### Dataset entries
▬▬▬
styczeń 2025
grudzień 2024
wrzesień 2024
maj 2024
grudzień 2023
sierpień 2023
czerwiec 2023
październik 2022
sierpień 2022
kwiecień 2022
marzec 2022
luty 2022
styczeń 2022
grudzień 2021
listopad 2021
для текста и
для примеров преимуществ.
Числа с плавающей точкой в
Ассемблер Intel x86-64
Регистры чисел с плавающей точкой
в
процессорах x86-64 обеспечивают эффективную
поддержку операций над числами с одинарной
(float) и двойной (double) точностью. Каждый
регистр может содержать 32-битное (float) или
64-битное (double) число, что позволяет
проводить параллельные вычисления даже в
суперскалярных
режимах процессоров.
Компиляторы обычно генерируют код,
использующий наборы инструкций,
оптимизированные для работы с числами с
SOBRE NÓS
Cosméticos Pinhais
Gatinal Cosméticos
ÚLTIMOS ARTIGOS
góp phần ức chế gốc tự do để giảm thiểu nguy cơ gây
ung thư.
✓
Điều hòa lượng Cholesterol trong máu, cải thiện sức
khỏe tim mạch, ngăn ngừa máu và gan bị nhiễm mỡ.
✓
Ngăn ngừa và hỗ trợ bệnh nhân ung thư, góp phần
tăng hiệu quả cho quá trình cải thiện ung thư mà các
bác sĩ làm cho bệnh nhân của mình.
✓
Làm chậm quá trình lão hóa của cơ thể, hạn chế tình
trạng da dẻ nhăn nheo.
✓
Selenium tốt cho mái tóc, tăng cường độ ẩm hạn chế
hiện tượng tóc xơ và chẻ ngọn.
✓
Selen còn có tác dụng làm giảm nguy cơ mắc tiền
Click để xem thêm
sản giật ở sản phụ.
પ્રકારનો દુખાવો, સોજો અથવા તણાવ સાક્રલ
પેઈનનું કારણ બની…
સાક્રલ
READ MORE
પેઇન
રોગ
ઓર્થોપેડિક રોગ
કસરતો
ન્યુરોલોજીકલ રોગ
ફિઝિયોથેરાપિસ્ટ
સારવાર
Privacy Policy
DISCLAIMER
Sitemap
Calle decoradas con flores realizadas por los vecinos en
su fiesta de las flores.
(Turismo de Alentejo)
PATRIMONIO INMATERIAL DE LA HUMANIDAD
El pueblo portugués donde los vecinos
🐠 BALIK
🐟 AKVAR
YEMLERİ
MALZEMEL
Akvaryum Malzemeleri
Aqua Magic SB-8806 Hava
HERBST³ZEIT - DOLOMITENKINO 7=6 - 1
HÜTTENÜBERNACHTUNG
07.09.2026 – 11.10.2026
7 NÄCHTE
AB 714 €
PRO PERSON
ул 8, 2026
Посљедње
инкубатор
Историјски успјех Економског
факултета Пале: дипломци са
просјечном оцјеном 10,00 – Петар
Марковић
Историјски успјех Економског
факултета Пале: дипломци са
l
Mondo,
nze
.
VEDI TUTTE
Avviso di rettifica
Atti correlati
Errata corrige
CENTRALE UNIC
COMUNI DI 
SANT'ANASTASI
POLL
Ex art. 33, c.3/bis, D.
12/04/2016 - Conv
▬▬▬
### Task goal
Write only the number of lines in the data where the string "ngừa" can be found.

### Response below
2